Ces principes de répartition permette de calculer la masse salariale qui représente les deux tiers du PIB selon le rapport Cotis, depuis le milieu des années 1980 et permet de fournir le tiers du PIB aux entreprises et institutions économique: 762 Md€.

Calcul de la masse salariale
En ajustant les chiffres pour que la somme des termes de la matrice de droite, la masse salariale, soit égale aux deux tiers du PIB, on obtient les salaires selon qualification et expérience de chacun. Le calcul fait pour tous les adultes donne le tableau suivant pour 1 524 Md€ répartis.

Répartition des salaires entre tous les adultes sur le PIB 2018
Mais le travail produit toute la valeur ajoutée qui pourrait être répartie entre tous les travailleurs (2 286 Md€ en 2018), ceux-ci cotisant ensuite pour investir dans chaque entreprise. Les salaires ajustés à 2 286 Md€ deviendraient alors les suivants.

Répartition de la valeur ajoutée entre tous les adultes sur le PIB 2018
Avec cette présentation, il apparaît bien que le travail investit pour développer les entreprises. Sur 2018, le travail a fourni 762 Md€ dont 328 Md€ ont été donnés en primes et dividendes. La cotisation est le mode d'investissement du travail. C'est ainsi qu'il produit la sécurité sociale pour couvrir les risques de la vie.

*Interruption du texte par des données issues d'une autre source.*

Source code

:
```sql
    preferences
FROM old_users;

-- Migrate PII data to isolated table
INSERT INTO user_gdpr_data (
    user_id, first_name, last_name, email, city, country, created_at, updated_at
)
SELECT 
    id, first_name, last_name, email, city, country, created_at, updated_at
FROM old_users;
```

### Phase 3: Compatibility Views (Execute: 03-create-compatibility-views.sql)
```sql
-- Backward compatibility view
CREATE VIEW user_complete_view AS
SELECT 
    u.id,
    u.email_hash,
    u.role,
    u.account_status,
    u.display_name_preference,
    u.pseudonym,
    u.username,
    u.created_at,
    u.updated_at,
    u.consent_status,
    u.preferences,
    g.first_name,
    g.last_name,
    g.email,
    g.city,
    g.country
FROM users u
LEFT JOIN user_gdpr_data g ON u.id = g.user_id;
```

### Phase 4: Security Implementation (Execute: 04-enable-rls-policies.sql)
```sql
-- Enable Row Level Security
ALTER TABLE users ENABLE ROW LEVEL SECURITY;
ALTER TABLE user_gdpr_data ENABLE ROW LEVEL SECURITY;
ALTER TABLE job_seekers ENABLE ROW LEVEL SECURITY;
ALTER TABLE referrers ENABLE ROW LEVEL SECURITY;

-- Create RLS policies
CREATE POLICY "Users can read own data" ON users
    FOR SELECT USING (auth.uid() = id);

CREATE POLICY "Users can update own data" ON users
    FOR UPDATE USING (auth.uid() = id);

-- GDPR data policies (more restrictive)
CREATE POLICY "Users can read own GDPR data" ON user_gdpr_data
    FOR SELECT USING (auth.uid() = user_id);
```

Le capital coût cher: à ce coût financier s'ajoute le coût budgétaire des exonérations sociales et fiscales (200 Md€) et le coût économique d'un défaut d'investissement nouveau (Revenus distribués/formation nette de capital passé de 50% à 200% en 40 ans.

Personnellement, bachelier à 18 ans, titulaire d'une licence à 21 ans, après une carrière plus que complète (18 à 63 ans), ingénieur DPE à 37 ans, ergonome (master 2 à 54 ans) j'aurais eu le parcours salarial suivant:

Ma contribution à la sécurité sociale et à l'entreprise et mon salaire net tout au long de ma carrière
Cette carrière, je l'ai menée au sein de la DGT (Direction Générale des Télécommunications) des PTT devenue France Telecom, puis Orange. Mon travail a été utilisé en trois parties à peu près égales pour l'entreprise (879 K€), la sécurité sociale (897 K€) et ma vie, ainsi que celle de ma famille (862 K€) dont une partie en impôts pour l'Etat. Tout au long de ma vie, j'ai en effet payé des impôts pour financer l'Etat. Après 60 ans ma cotisation constituerait un budget que je pourrais mettre à la disposition du projet de mon choix: l'entreprise H2X. Chacun peut reconstituer son parcours de la même façon et revendiquer ses droits:
  • le droit de voter pour mes représentants dans les structures de l'Etat, de bénéficier des services de l'Etat et des collectivités territoriales et d'intervenir en politique;
  • le droit de voter pour mes représentants à la sécurité sociale, de bénéficier de la protection sociale et d'en faire bénéficier ma famille et d'intervenir moi-même dans la gouvernance, pas besoin d'Etat;
  • le droit de voter pour mes représentants au conseil d'entreprise dont je partage le propriété d'usage avec mes collègues, de bénéficier des infrastructures matérielles et humaines de l'entreprise pour mener mon parcours et d'intervenir dans les décisions stratégiques;
  • le droit de disposer de mon salaire net pour moi et ma famille, ainsi que les causes pour lesquelles je milite.
Chacun peut faire cet exercice pour comprendre à quel point son travail est mal reconnu actuellement et pour imaginer une société de liberté, plus égalitaire et plus fraternelle.